Aux États-Unis, le sport est très important. Certains champions nationaux sont internationalisés comme Mohammed Ali, Tiger Woods, Michael Jordan. En ce qui concerne les compétitions internationales, les Jeux Olympiques sont toujours dominés par les États-Unis qui cumulent 2633 médailles olympiques (1175 en or) contre 1010 pour son dauphin chinois. Enfin, des sports ou événements sont mythiques aux États-Unis : le Superbowl est chaque année suivi par des millions de téléspectateurs dans le monde (100 millions pour l’édition 2021), la NBA demeure la ligue nationale référence pour le Basket-Ball, ou encore les nombreux marathons (New-York, Boston) sont courtisés par les coureurs du monde entier

Le droit : un axe majeur de la puissance américaine

Le droit, l’arme fatale des états-Unis

Les Américains se dotent de nombreuses lois commerciales, visant à identifier et à sanctionner « des comportement injustes et déraisonnables des acteurs économiques rivaux des États-Unis ». Le droit apparait comme une arme redoutable pour les États-Unis, tant pour diffuser leurs valeurs que pour affaiblir les entreprises étrangères.

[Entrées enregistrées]

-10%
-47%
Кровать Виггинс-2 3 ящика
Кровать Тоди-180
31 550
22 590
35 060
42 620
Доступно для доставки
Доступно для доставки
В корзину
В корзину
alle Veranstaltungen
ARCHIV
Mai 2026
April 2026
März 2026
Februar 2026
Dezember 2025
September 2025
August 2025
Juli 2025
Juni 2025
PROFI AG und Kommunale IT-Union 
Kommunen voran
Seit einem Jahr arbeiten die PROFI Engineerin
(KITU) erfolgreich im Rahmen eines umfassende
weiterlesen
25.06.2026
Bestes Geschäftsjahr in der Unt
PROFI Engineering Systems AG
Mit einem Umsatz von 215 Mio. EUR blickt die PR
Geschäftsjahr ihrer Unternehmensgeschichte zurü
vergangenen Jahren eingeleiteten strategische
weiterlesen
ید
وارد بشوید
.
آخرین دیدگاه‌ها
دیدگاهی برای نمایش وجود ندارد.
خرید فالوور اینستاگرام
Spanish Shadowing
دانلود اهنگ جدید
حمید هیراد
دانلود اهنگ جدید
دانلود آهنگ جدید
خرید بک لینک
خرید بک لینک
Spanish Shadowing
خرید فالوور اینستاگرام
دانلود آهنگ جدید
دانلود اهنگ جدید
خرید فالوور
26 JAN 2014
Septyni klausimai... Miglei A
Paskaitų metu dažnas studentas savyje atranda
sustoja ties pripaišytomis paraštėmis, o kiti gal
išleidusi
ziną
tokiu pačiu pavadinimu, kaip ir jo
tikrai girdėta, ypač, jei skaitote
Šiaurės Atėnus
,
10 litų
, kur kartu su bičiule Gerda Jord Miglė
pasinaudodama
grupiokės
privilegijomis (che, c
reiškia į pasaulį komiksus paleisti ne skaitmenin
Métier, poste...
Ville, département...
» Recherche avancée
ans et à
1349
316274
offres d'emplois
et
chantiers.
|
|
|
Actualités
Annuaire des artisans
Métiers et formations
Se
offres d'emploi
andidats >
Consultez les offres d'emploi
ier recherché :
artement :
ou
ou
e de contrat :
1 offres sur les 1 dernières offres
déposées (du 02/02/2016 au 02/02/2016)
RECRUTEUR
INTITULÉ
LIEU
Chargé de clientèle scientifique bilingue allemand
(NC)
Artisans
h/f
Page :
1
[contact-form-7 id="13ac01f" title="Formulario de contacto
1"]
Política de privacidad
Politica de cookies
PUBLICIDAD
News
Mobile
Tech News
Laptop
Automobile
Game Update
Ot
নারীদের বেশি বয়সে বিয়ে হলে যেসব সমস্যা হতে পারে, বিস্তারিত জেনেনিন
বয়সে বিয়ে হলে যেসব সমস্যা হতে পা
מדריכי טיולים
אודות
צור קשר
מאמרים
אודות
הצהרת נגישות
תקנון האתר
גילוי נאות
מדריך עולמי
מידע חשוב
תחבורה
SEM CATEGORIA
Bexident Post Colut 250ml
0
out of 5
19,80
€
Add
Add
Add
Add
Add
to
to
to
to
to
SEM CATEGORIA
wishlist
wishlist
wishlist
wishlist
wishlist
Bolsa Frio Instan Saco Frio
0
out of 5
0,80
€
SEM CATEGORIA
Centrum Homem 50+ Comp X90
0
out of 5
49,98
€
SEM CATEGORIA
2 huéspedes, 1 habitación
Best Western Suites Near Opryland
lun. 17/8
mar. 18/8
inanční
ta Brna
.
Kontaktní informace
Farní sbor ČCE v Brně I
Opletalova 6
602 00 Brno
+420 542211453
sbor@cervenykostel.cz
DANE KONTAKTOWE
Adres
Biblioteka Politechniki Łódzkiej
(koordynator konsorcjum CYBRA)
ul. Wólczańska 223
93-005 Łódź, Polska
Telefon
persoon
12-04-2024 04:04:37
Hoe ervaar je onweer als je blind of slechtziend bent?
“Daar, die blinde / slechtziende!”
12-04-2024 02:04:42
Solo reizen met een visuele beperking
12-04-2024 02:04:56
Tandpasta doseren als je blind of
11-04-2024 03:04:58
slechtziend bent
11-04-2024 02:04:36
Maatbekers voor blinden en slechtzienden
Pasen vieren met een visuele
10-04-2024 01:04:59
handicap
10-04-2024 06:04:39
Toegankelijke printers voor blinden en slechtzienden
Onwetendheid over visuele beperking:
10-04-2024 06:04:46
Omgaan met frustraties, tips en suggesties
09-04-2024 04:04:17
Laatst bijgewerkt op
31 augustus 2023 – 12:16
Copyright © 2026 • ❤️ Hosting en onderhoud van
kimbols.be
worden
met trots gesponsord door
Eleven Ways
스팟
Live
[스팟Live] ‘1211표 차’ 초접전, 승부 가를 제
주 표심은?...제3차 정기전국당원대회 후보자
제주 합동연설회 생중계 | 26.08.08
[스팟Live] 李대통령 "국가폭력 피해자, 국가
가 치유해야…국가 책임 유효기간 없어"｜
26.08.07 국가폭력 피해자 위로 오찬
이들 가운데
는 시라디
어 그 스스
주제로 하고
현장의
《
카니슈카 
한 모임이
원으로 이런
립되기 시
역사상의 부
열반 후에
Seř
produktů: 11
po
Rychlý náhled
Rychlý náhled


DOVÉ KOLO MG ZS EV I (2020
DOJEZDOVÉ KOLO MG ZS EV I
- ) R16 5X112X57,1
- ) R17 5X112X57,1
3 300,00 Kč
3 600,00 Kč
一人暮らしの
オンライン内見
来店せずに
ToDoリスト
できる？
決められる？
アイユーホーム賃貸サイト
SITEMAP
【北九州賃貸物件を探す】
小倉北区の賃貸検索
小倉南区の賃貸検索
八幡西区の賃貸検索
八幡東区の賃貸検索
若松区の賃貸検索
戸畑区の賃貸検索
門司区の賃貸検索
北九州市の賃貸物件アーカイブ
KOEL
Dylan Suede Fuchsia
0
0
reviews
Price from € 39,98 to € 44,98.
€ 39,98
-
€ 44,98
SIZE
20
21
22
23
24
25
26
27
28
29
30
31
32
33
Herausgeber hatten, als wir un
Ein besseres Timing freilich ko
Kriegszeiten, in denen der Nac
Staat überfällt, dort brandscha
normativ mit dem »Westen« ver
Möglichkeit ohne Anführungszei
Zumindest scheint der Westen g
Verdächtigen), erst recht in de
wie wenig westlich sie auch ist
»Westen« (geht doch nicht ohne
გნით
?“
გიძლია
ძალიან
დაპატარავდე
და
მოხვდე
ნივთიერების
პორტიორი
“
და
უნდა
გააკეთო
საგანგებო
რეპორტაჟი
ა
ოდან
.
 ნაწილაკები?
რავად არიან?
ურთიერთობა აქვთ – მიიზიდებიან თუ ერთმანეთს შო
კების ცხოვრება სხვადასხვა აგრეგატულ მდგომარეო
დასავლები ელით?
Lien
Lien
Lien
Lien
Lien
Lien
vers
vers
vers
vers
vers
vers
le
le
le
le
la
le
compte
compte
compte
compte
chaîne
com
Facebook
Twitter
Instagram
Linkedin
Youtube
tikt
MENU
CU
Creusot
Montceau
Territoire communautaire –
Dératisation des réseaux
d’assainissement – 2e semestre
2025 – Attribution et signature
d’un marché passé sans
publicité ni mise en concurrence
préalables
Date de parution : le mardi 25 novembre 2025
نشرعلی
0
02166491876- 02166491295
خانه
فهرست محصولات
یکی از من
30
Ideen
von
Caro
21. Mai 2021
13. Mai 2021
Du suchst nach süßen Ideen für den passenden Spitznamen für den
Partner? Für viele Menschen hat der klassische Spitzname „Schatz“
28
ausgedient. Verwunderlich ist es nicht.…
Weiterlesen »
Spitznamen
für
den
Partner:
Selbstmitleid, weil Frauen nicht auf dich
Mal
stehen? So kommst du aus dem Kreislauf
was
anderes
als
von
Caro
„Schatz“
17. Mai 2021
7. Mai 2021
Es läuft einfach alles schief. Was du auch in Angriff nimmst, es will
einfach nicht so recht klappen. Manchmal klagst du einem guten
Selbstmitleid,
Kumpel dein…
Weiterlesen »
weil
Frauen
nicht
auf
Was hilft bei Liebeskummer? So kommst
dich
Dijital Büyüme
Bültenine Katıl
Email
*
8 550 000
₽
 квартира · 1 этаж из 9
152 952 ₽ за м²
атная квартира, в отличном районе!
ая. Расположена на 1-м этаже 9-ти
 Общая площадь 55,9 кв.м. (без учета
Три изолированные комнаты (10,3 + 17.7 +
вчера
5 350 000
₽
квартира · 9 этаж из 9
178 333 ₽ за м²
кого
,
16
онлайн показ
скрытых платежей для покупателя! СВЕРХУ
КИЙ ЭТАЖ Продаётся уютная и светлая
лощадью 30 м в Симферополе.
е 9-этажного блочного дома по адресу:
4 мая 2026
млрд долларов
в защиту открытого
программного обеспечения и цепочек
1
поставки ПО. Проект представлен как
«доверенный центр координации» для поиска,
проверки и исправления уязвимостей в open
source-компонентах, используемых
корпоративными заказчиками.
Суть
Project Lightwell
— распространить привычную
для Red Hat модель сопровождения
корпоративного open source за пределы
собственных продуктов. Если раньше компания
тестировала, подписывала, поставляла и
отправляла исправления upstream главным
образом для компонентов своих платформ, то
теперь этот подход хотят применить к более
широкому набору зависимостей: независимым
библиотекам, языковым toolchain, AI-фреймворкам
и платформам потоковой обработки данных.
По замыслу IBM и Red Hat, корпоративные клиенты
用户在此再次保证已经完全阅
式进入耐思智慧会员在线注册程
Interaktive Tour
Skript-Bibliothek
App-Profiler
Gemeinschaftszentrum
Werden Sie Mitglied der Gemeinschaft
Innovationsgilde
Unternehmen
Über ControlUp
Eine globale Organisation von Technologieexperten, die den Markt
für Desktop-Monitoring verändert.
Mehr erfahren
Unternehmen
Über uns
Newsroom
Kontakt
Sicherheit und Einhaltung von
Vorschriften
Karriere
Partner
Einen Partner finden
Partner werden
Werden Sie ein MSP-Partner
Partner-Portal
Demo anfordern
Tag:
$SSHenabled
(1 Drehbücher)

• Consignes:
- 1) Réécris le passage du texte à étudier qui commence par « Le droit : un » et va jusqu'à « les entreprises étrangères. », en mettant « système juridique » à la place de « droit ».
- 2) D'après le texte à étudier, combien de médailles olympiques les États-Unis cumulent-ils ?

• Corrigé:
- 1)
Le système juridique : un axe majeur de la puissance américaine

Le système juridique, l’arme fatale des états-Unis

Les Américains se dotent de nombreuses lois commerciales, visant à identifier et à sanctionner « des comportement injustes et déraisonnables des acteurs économiques rivaux des États-Unis ». Le système juridique apparait comme une arme redoutable pour les États-Unis, tant pour diffuser leurs valeurs que pour affaiblir les entreprises étrangères.

- 2) Ils en cumulent 2633.